_Assignment_
Print every line of text in the records below without changing anything, and leave the pictures out of your answer.

** Entries supplied follows **

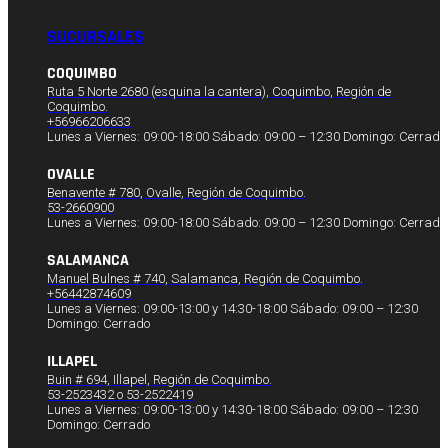
SUCURSALES
COQUIMBO
Ruta 5 Norte 2680 (esquina la cantera), Coquimbo, Región de
Coquimbo.
+56966206633
Lunes a Viernes: 09:00-18:00 Sábado: 09:00 – 12:30 Domingo: Cerrado
OVALLE
Benavente # 780, Ovalle, Región de Coquimbo.
53-2660900
Lunes a Viernes: 09:00-18:00 Sábado: 09:00 – 12:30 Domingo: Cerrado
SALAMANCA
Manuel Bulnes # 740, Salamanca, Región de Coquimbo.
+56442874609
Lunes a Viernes: 09:00-13:00 y 14:30-18:00 Sábado: 09:00 – 12:30
Domingo: Cerrado
ILLAPEL
Buin # 694, Illapel, Región de Coquimbo.
53-2523432 o 53-2522419
Lunes a Viernes: 09:00-13:00 y 14:30-18:00 Sábado: 09:00 – 12:30
Domingo: Cerrado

** End of Entries supplied **

_Exercise output_
SUCURSALES
COQUIMBO
Ruta 5 Norte 2680 (esquina la cantera), Coquimbo, Región de
Coquimbo.
+56966206633
Lunes a Viernes: 09:00-18:00 Sábado: 09:00 – 12:30 Domingo: Cerrado
OVALLE
Benavente # 780, Ovalle, Región de Coquimbo.
53-2660900
Lunes a Viernes: 09:00-18:00 Sábado: 09:00 – 12:30 Domingo: Cerrado
SALAMANCA
Manuel Bulnes # 740, Salamanca, Región de Coquimbo.
+56442874609
Lunes a Viernes: 09:00-13:00 y 14:30-18:00 Sábado: 09:00 – 12:30
Domingo: Cerrado
ILLAPEL
Buin # 694, Illapel, Región de Coquimbo.
53-2523432 o 53-2522419
Lunes a Viernes: 09:00-13:00 y 14:30-18:00 Sábado: 09:00 – 12:30
Domingo: Cerrado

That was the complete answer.